## HOW TO COMPLETE THIS TASK
Please reproduce, word for word, the passage of the public opinion text starting with "The democratic process" and going on through "the insane situation.".

## TEXT UNDER STUDY
Public Opinion Polls Often Biased
Responsiveness – how closely public policies track public opinion – is a critical gauge of democratic accountability. A high degree of responsiveness indicates that citizens are guiding policy, which is a standard benchmark and expectation in democracy. Accountability is breached when public policy ignores public opinion.
The democratic process spurs citizens to form opinions on a number of issues. Voters choose candidates in elections, consider constitutional amendments, and approve or reject municipal taxes and other legislative initiatives. Almost any matter on which the executive or legislature has to decide may become a public issue. Immigration and abortion are dominating the political landscape in the U.S., despite the fact that neither issue directly impacts most Americans. Both have become posterchilds for political smoke and mirrors. Because of labor shortages in the U.S. over the past few years, both Republicans and Democrats have stalled immigration reform and solutions, which has allowed thousands of illegal immigrants to enter our nation unchecked. Both parties blame each other for the insane situation.

## AVAILABLE DATA
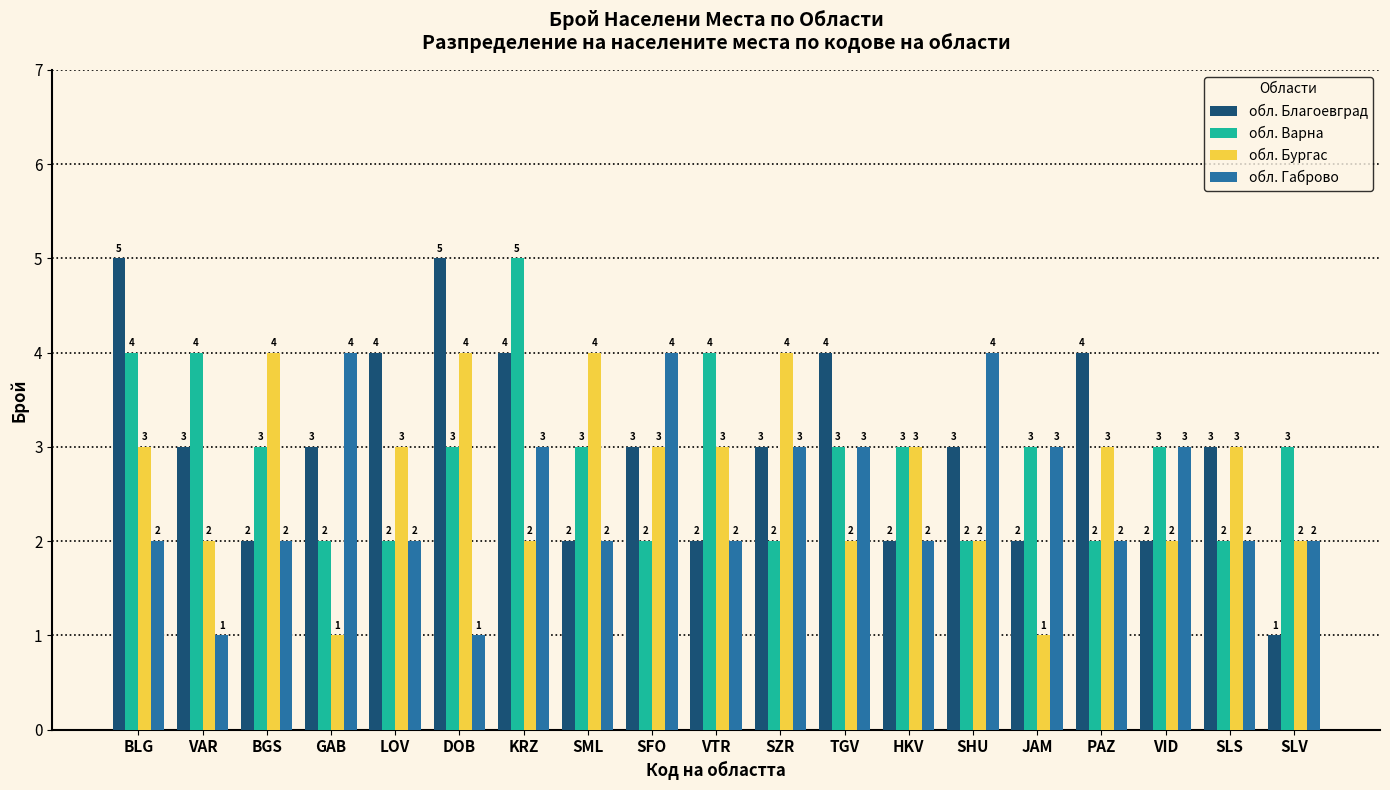

Which series has the largest total across all categories?

обл. Благоевград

## EXERCISE ANSWER
The democratic process spurs citizens to form opinions on a number of issues. Voters choose candidates in elections, consider constitutional amendments, and approve or reject municipal taxes and other legislative initiatives. Almost any matter on which the executive or legislature has to decide may become a public issue. Immigration and abortion are dominating the political landscape in the U.S., despite the fact that neither issue directly impacts most Americans. Both have become posterchilds for political smoke and mirrors. Because of labor shortages in the U.S. over the past few years, both Republicans and Democrats have stalled immigration reform and solutions, which has allowed thousands of illegal immigrants to enter our nation unchecked. Both parties blame each other for the insane situation.